*Transcribed page contents*

____________________

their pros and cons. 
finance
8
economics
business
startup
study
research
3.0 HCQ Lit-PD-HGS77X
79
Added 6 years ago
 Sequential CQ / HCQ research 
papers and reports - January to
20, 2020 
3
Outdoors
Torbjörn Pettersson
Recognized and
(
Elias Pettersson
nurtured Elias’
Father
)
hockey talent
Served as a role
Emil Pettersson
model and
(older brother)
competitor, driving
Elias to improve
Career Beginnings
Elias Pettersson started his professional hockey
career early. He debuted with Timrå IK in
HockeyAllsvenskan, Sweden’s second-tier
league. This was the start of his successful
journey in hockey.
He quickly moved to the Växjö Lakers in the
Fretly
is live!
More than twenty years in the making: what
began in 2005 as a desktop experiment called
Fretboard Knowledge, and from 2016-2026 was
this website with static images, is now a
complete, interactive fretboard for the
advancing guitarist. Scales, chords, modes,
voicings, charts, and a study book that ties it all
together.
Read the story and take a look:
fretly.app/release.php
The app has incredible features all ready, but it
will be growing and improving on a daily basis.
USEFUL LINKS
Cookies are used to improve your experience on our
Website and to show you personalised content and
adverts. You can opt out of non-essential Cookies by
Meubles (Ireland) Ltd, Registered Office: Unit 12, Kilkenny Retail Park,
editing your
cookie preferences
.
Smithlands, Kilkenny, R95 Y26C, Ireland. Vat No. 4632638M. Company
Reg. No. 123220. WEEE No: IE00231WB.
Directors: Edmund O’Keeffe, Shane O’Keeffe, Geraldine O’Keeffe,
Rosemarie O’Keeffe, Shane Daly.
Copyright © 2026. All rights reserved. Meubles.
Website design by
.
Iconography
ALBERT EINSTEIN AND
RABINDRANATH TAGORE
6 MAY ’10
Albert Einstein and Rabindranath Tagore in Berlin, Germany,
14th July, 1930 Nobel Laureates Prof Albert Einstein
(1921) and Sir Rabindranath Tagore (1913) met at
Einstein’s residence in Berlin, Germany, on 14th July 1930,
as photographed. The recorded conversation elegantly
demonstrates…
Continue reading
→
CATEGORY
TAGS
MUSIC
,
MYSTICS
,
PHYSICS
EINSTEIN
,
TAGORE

____________________

*ASSIGNED TASK*
Copy each line of the data that contains the word "years".

*RESPONSE FOR THIS EXERCISE*
Added 6 years ago
More than twenty years in the making: what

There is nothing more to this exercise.